» **PROBLEM REQUIREMENTS**: Write out exactly the lines from the one with "vfov_deg: 40.6" through the last line of the data below, but not the pictures.

━━ RECORDS FOR PROCESSING

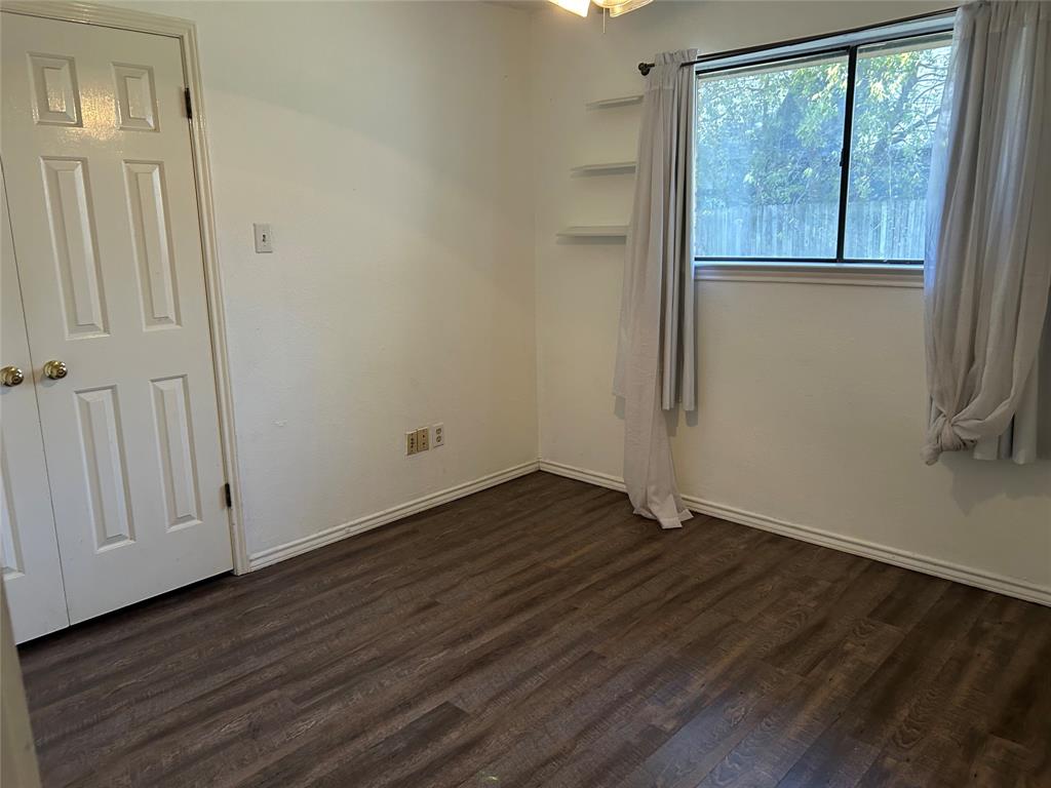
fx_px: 789
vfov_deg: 53.1
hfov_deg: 67.3
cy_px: 394
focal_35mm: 26
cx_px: 526
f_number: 1.5
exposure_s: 1/60
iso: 200
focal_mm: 5.7
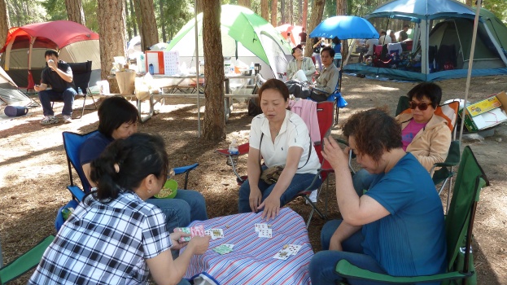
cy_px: 185
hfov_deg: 67.9
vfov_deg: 41.0
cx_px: 254
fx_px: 376
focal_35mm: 28
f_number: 3.3
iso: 100
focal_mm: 4.1
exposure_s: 1/30
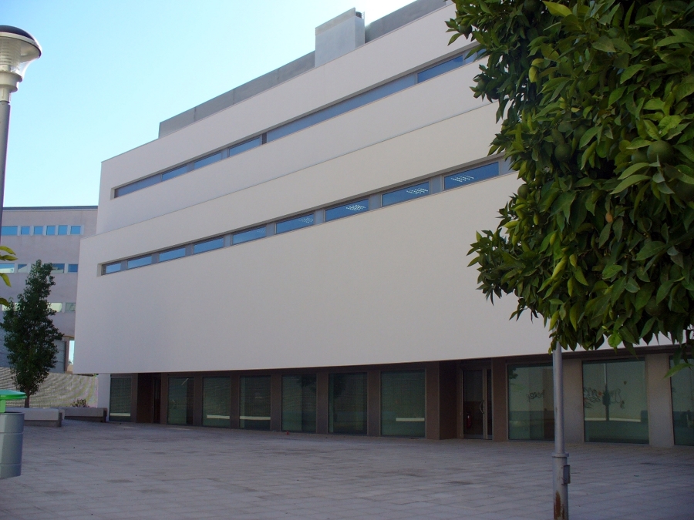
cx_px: 347
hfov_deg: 50.1
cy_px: 260
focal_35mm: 37
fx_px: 742
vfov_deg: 38.7
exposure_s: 1/250
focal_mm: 6.1
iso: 80
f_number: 5.6
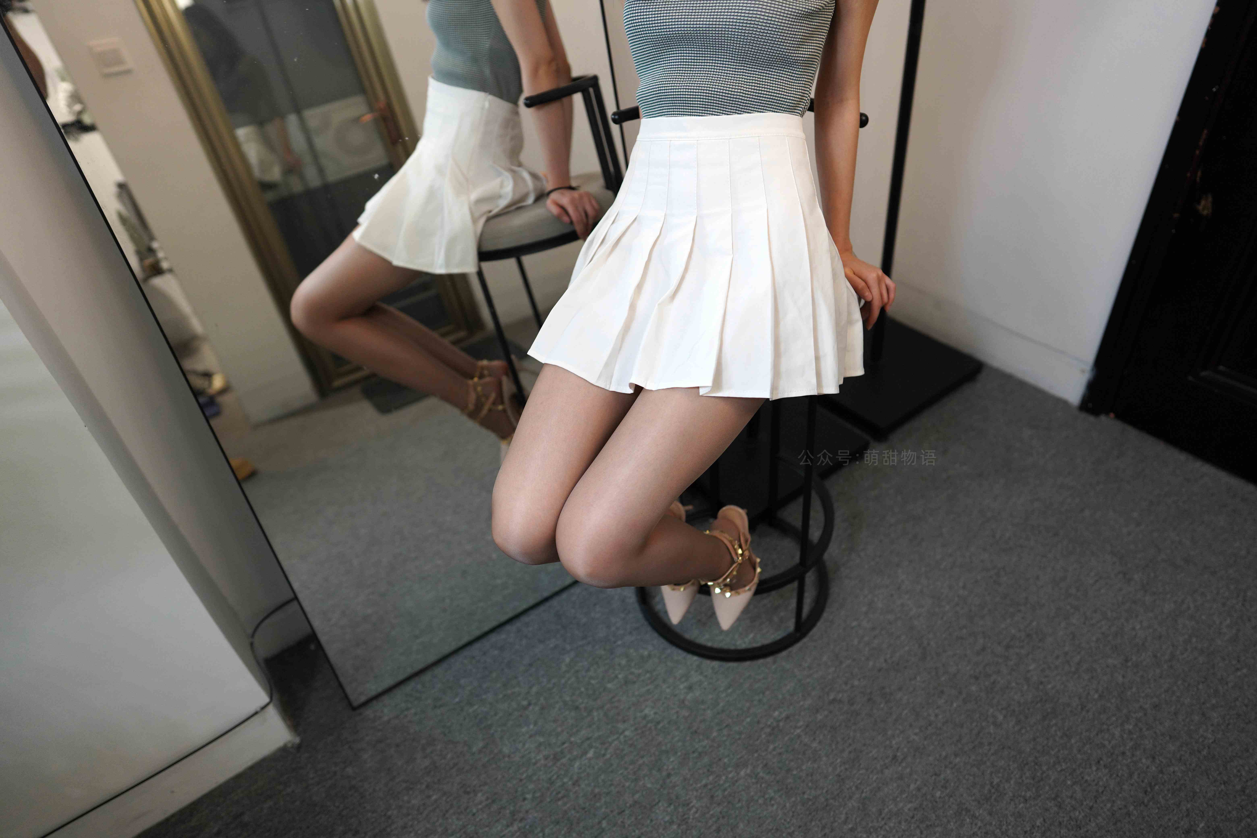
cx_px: 628
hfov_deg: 73.7
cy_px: 419
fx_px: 838
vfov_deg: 53.1
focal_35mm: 24
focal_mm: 24
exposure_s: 1/1000
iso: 800
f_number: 2
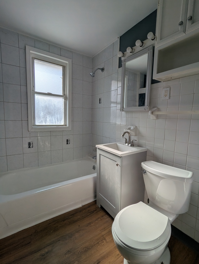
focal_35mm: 16
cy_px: 132
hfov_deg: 78.2
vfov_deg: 94.4
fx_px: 122
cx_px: 100
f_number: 2.2
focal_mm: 2.35
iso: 50
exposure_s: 1/1859
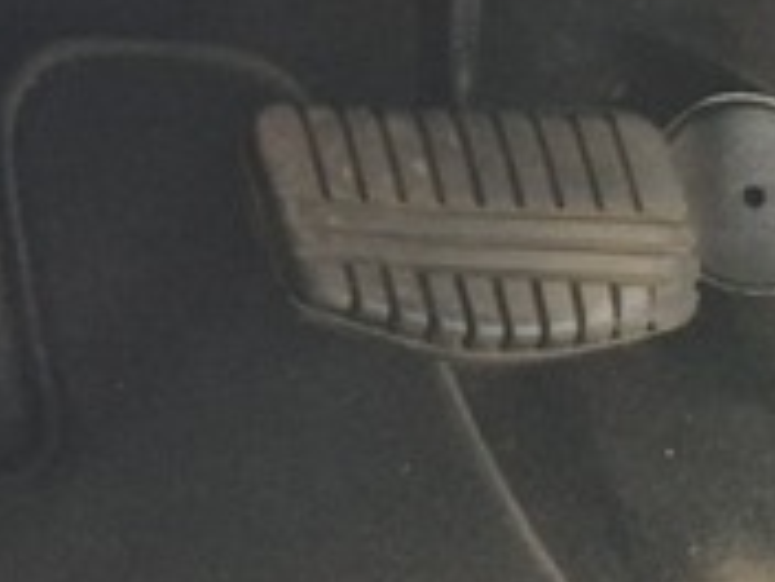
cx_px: -1427
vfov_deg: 9.3
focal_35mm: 134
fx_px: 3000
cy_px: -1032
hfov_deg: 10.8
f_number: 1.8
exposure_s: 1/100
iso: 320
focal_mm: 5.4
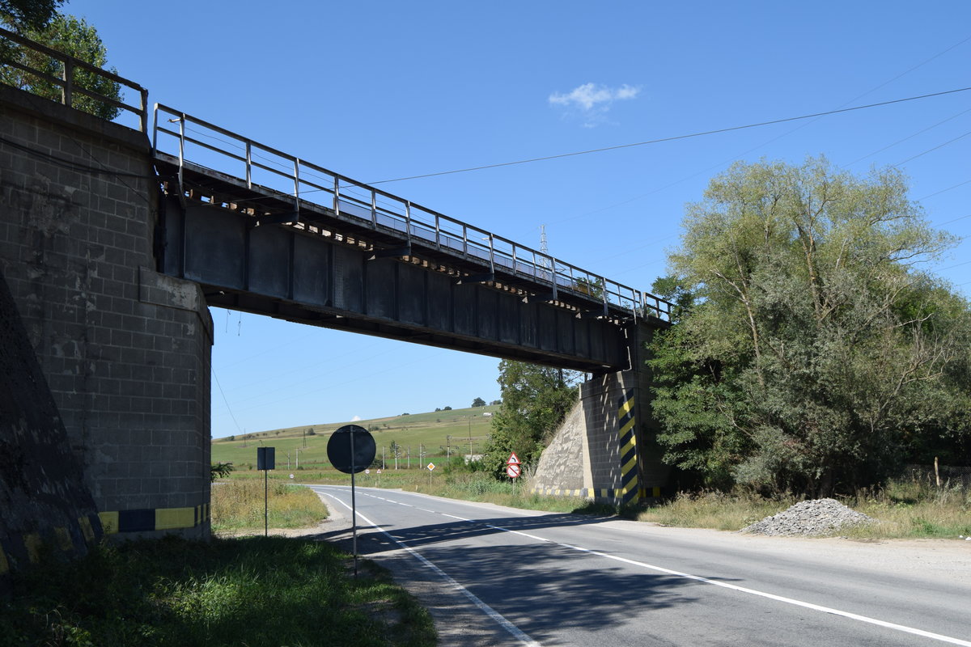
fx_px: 971
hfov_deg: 53.1
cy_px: 324
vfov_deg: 36.9
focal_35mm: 36
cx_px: 486
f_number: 9
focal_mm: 24
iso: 200
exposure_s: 1/320
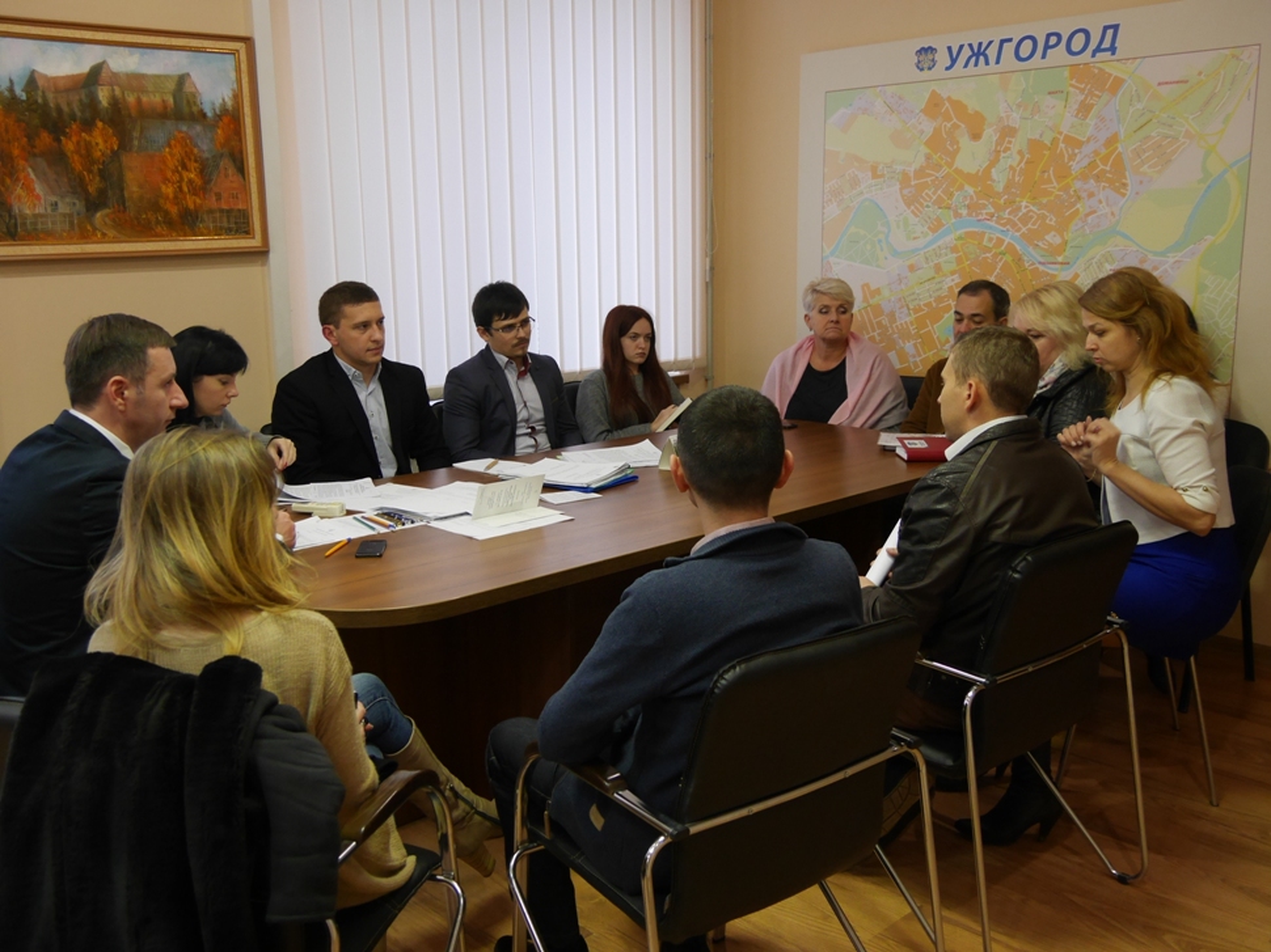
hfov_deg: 54.0
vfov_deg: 41.8
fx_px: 1248
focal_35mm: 34
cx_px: 636
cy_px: 476
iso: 1000
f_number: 3.7
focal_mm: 17
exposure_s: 1/60
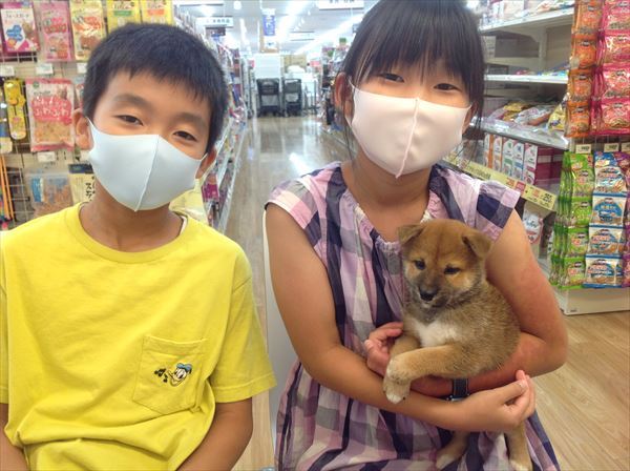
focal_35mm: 35
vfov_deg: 40.6
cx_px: 315
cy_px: 236
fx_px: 636
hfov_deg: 52.7
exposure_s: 1/20
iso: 50
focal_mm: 4.28
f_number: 2.4
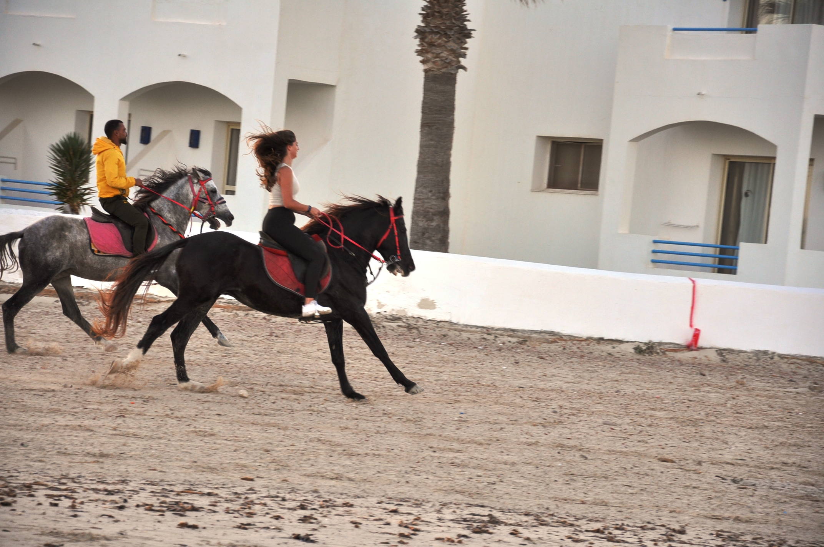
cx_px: 412
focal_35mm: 158
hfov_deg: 13.1
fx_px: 3601
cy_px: 274
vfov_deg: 8.7
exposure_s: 1/250
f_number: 5.6
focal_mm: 105
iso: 400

━━━━

» **RESPONSE FOR THIS EXERCISE**:
vfov_deg: 40.6
cx_px: 315
cy_px: 236
fx_px: 636
hfov_deg: 52.7
exposure_s: 1/20
iso: 50
focal_mm: 4.28
f_number: 2.4
cx_px: 412
focal_35mm: 158
hfov_deg: 13.1
fx_px: 3601
cy_px: 274
vfov_deg: 8.7
exposure_s: 1/250
f_number: 5.6
focal_mm: 105
iso: 400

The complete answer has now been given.